Sikh group calls for probe of FedEx rampage
INDIANAPOLIS — Half of the eight workers shot to death at an FedEx facility by a former employee belonged to the Sikh religious community, leading an advocacy group to urge a probe of possible racial or ethnic hatred as a factor.
Law enforcement officials said Saturday they have yet to determine what motivated the gunman, 19-year-old Brandon Hole, who was white, to carry out Thursday night's rampage, at a FedEx operations centre near Indianapolis International Airport.
It came a little over a year after Hole was briefly placed under psychiatric detention by police when his mother reported her concerns that he was contemplating “suicide by cop,” according to the FBI. A shotgun was seized from his home.

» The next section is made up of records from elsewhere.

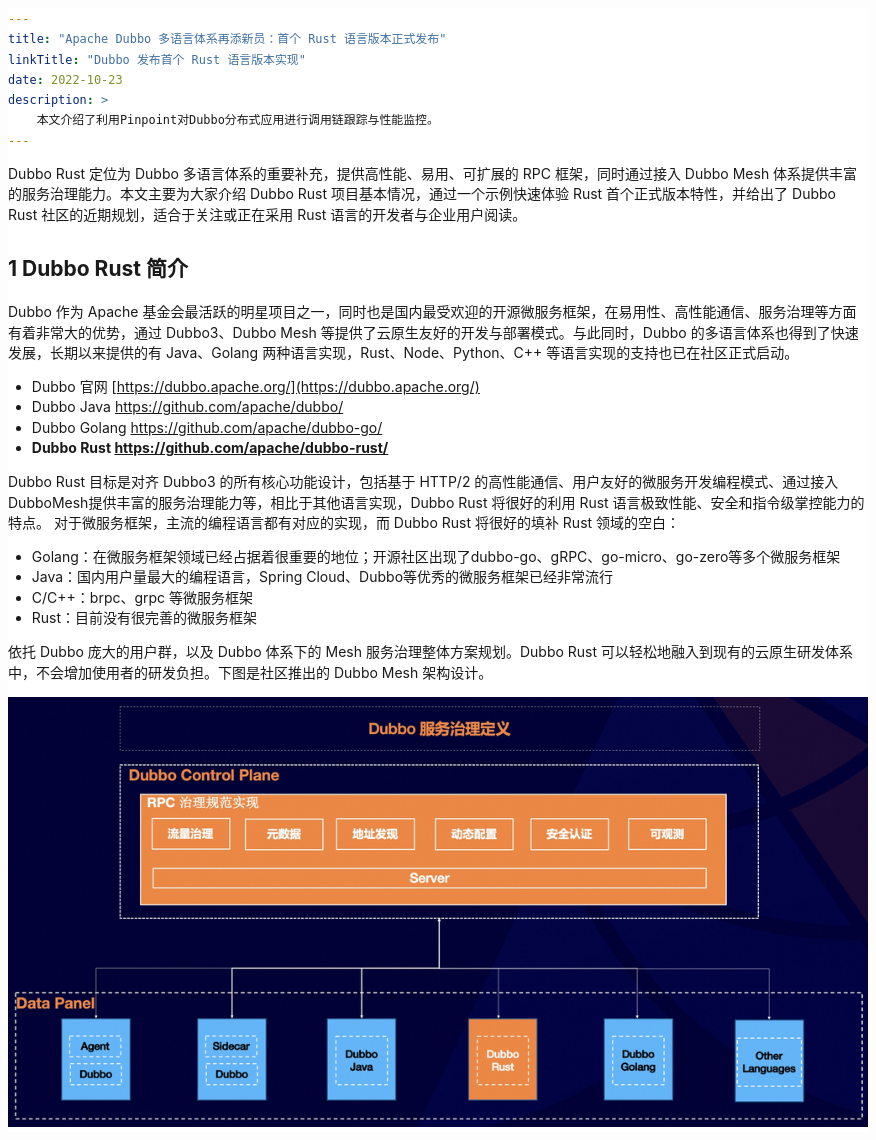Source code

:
```yaml
---
title: "Apache Dubbo 多语言体系再添新员：首个 Rust 语言版本正式发布"
linkTitle: "Dubbo 发布首个 Rust 语言版本实现"
date: 2022-10-23
description: > 
    本文介绍了利用Pinpoint对Dubbo分布式应用进行调用链跟踪与性能监控。
---
```


Dubbo Rust 定位为 Dubbo 多语言体系的重要补充，提供高性能、易用、可扩展的 RPC 框架，同时通过接入 Dubbo Mesh 体系提供丰富的服务治理能力。本文主要为大家介绍 Dubbo Rust 项目基本情况，通过一个示例快速体验 Rust 首个正式版本特性，并给出了 Dubbo Rust 社区的近期规划，适合于关注或正在采用 Rust 语言的开发者与企业用户阅读。
## 1 Dubbo Rust 简介
Dubbo 作为 Apache 基金会最活跃的明星项目之一，同时也是国内最受欢迎的开源微服务框架，在易用性、高性能通信、服务治理等方面有着非常大的优势，通过 Dubbo3、Dubbo Mesh 等提供了云原生友好的开发与部署模式。与此同时，Dubbo 的多语言体系也得到了快速发展，长期以来提供的有 Java、Golang 两种语言实现，Rust、Node、Python、C++ 等语言实现的支持也已在社区正式启动。

- Dubbo 官网 [https://dubbo.apache.org/](https://dubbo.apache.org/)
- Dubbo Java https://github.com/apache/dubbo/
- Dubbo Golang https://github.com/apache/dubbo-go/
- **Dubbo Rust https://github.com/apache/dubbo-rust/**

Dubbo Rust 目标是对齐 Dubbo3 的所有核心功能设计，包括基于 HTTP/2 的高性能通信、用户友好的微服务开发编程模式、通过接入DubboMesh提供丰富的服务治理能力等，相比于其他语言实现，Dubbo Rust 将很好的利用 Rust 语言极致性能、安全和指令级掌控能力的特点。
对于微服务框架，主流的编程语言都有对应的实现，而 Dubbo Rust 将很好的填补 Rust 领域的空白：

-  Golang：在微服务框架领域已经占据着很重要的地位；开源社区出现了dubbo-go、gRPC、go-micro、go-zero等多个微服务框架
- Java：国内用户量最大的编程语言，Spring Cloud、Dubbo等优秀的微服务框架已经非常流行
- C/C++：brpc、grpc 等微服务框架
-  Rust：目前没有很完善的微服务框架

依托 Dubbo 庞大的用户群，以及 Dubbo 体系下的 Mesh 服务治理整体方案规划。Dubbo Rust 可以轻松地融入到现有的云原生研发体系中，不会增加使用者的研发负担。下图是社区推出的 Dubbo Mesh 架构设计。

![dubbo-rust](/imgs/rust/dubbo-rust-mesh.png)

FBI agents who interviewed the teenager last April found no criminal violation at the time and determined he possessed no “racially motivated violent extremism ideology,” said Paul Keenan, special agent in charge of the FBI's Indianapolis field office.
But the New York-based Sikh Coalition, a civil rights advocacy group, called for a full investigation into “the possibility of bias as factor” in the FedEx killings.
The Sikh Coalition's executive director, Satjeet Kaur, said more than 8,000 Sikh-Americans live in Indiana.
The recent surge in U.S. mass gun violence began on March 16 when a gunman shot eight people to death, including six Asian woman, at three Atlanta-area day spas before he was arrested.
That rampage heightened tensions already brewing over a rise in hate crimes and discrimination directed at Asian Americans in recent years, stoked in part by racially inflammatory rhetoric about the coronavirus pandemic's origins in China.
The shooting lasted only a couple of minutes and was over by the time police responded to the scene.
Officers found the suspect dead of an apparent self-inflicted gunshot wound.